Wow More Awareness...even how "outrageous" my thinking seemed, I stayed with the intensity of my body response..

This week has been "interesting". Oh yeah huge "chaos" in my world, and that is fine, and this week, I have been choosing each moment a wee bit different again. I could choose to "agree to disagree" and "control" my environment which typically meant for me to "lock down" what needed to be metabolized (just as you metabolize an apple, so too, we metabolize this information moving/or choose stopping the movement, or choose to go into the moment to see what "intelligence" there is for me to discover more of mySelf...

Oh man this is too funny for me...I always believed that when I was "right", I was "right" and that was "it". And nor am I saying to go mushy and collapse on myself/yourself. I am saying that I don't have to even live in the world of being "right" or "wrong" or "good" or "bad" anymore. I just live in this moment. I just pay attention to, is my body giving me an indication/signal/response that wants to process information or is "nothing" moving (I believe each moment information is in flow and we do choose to resist) and in the "nothingness" those are times I am "calm", "connected to Self", "just loving who I am". And too, the times of chaos, or revved up moments are meaningful to me as well, because that is when I have experienced transformation at quantum leaps. Those too, as I am writing are times I am connected to Self. These days, not judging my "imperfections" or chaining myself to the "idiosyncrasies" I have. Knowing that that is part of me too. Sometimes when I move away from an experience of "outrageous" or what I conceive or even am labelling "outrageous" it brings me into a new understanding of myself.

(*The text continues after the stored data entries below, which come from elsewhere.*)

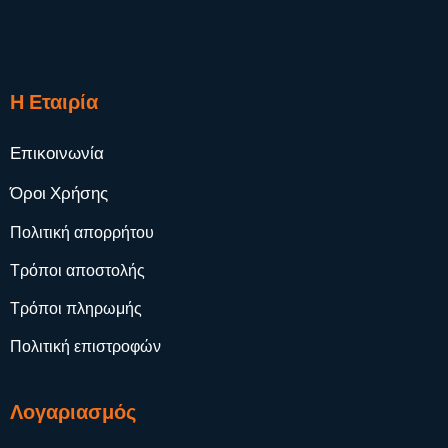
Η Εταιρία
Επικοινωνία
Όροι Χρήσης
Πολιτική απορρήτου
Τρόποι αποστολής
Τρόποι πληρωμής
Πολιτική επιστροφών
Λογαριασμός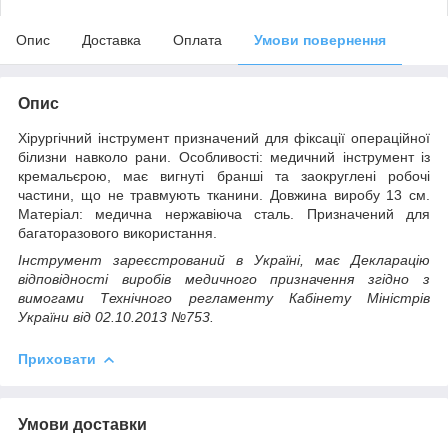
Опис
Доставка
Оплата
Умови повернення
Опис
Хірургічний інструмент призначений для фіксації операційної
білизни навколо рани. Особливості: медичний інструмент із
кремальєрою, має вигнуті бранші та заокруглені робочі
частини, що не травмують тканини. Довжина виробу 13 см.
Матеріал: медична нержавіюча сталь. Призначений для
багаторазового використання.
Інструмент зареєстрований в Україні, має Декларацію
відповідності виробів медичного призначення згідно з
вимогами Технічного регламенту Кабінету Міністрів
України від 02.10.2013 №753.
Приховати
Умови доставки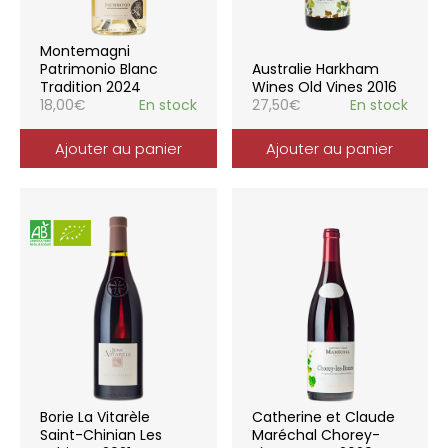
Montemagni
Patrimonio Blanc
Australie Harkham
Tradition 2024
Wines Old Vines 2016
18,00
€
En stock
27,50
€
En stock
Ajouter au panier
Ajouter au panier
Borie La Vitarèle
Catherine et Claude
Saint-Chinian Les
Maréchal Chorey-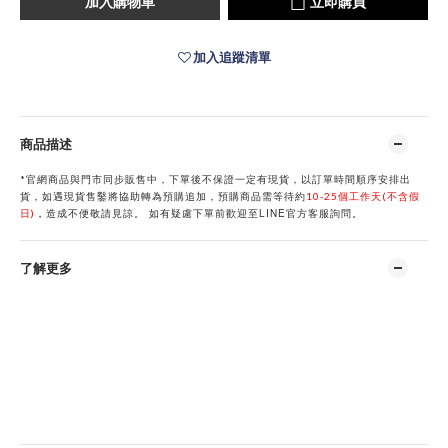
加入購物車
立即購買
加入追蹤清單
商品描述
*官網商品與門市同步販售中，下單後不保證一定有現貨，以訂單時間順序安排出
貨，如遇現貨售鑿將協助轉為預購追加，預購商品需等待約
10-25個工作天(不含假
LINE
日)
，
造成不便敬請見諒。
如有疑慮下單前歡迎至
官方客服詢問。
了解更多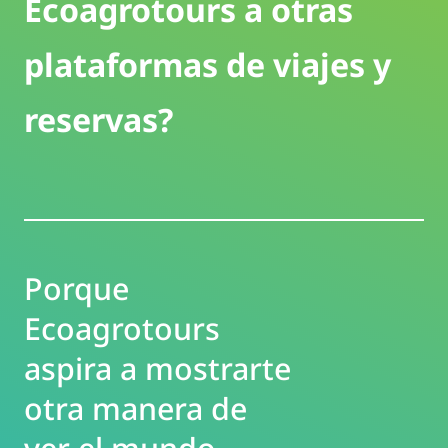
Ecoagrotours a otras
plataformas de viajes y
reservas?
Porque
Ecoagrotours
aspira a mostrarte
otra manera de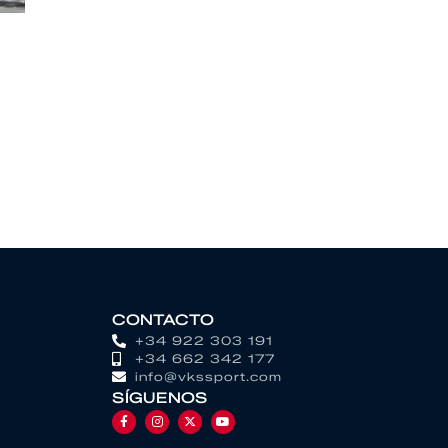
CONTACTO
+34 922 303 191
+34 662 342 177
info@vkssport.com
SÍGUENOS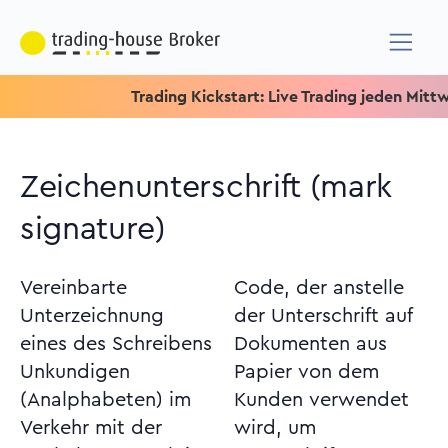
Trading Kickstart: Live Trading jeden Mittwoch 
Zeichenunterschrift (mark
signature)
Vereinbarte
Code, der anstelle
Unterzeichnung
der Unterschrift auf
eines des Schreibens
Dokumenten aus
Unkundigen
Papier von dem
(Analphabeten) im
Kunden verwendet
Verkehr mit der
wird, um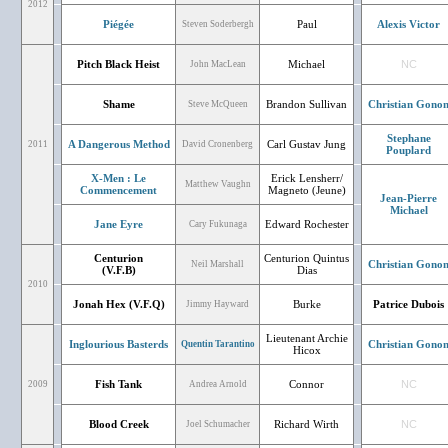
2012
Piégée
Paul
Alexis Victor
Steven Soderbergh
Pitch Black Heist
Michael
NC
John MacLean
Shame
Brandon Sullivan
Christian Gono
Steve McQueen
Stephane
A Dangerous Method
Carl Gustav Jung
2011
David Cronenberg
Pouplard
X-Men : Le
Erick Lensherr/
Matthew Vaughn
Commencement
Magneto (Jeune)
Jean-Pierre
Michael
Jane Eyre
Edward Rochester
Cary Fukunaga
Centurion
Centurion Quintus
Christian Gono
Neil Marshall
(V.F.B)
Dias
2010
Jonah Hex (V.F.Q)
Burke
Patrice Dubois
Jimmy Hayward
Lieutenant Archie
Inglourious Basterds
Christian Gono
Quentin Tarantino
Hicox
Fish Tank
Connor
NC
2009
Andrea Arnold
Blood Creek
Richard Wirth
NC
Joel Schumacher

Two weeks ago I had a huge response in the body and my intelligent was saying, "how outrageous". I didn't know what it was all about yet I stayed with my body response. I even said to my husband that my behavior was outrageous to me, what was coming out of my mouth saying it to another person. As time past, it was meaningful for me to know that "even though it was outrageous what I was saying" I was not giving myself away, nor being loyal in spite of myself, yet staying with the truth in my own body - even though I didn't know what that was at the time...if I succumb to the offer, and it was a "being a nice girl" because they wanted to "save" for themselves. I wasn't gaining anything other then "chaos" and "I must be out of this rented home by this date"...what it would of meant is for me to live on some one's else schedule - as we move out of this rented house into our new house. WOW! That is truly profound for me. To not ebb and flow to my own matters yet to chop off one more part of me to accommodate someone else's wishes/desires.

And this is the hardest part for me to admit. My husband and I had many conversations that we need "space" to go to the lawyer's one day, to have the mover's come to move the big pieces of furniture another day, and for us to move the smaller stuff on 'slow time'. And why did I ever even create the opportunity for someone else to believe that they can come into my "space" for their benefit. Man, we have so much to do for our own move and accomodating someone else's wants.

My body is screaming right now...STOP! For me to stop allowing other's to take away what I just want to take for myself!!!!

I don't know if I am making any sense right now, and know that that last sentence is making sooo much sense to me in my body...

I do believe that being "nice" is far more wired into my body from culturally conditioning then I ever believe it was. And "it" even though how outrageous it seemed for me to behave like that, I was choosing for "it" to not run that same 'strategy" or "program" another time. No more, that strange is DONE.

Don't get me wrong, I am a very nice person, that is not what I am talking about. What I am talking about is being "nice" inspite of myself, being okay with "overextending of myself" because I am "nice"...being "nice" to accommodate someone else's schedule...

Wow, I am unsettled right now...and I am going to let this one "rumble" around in me, and see where it goes...

I am hearing echos of, "get your own buffet, and stop feeding off of mine!!!"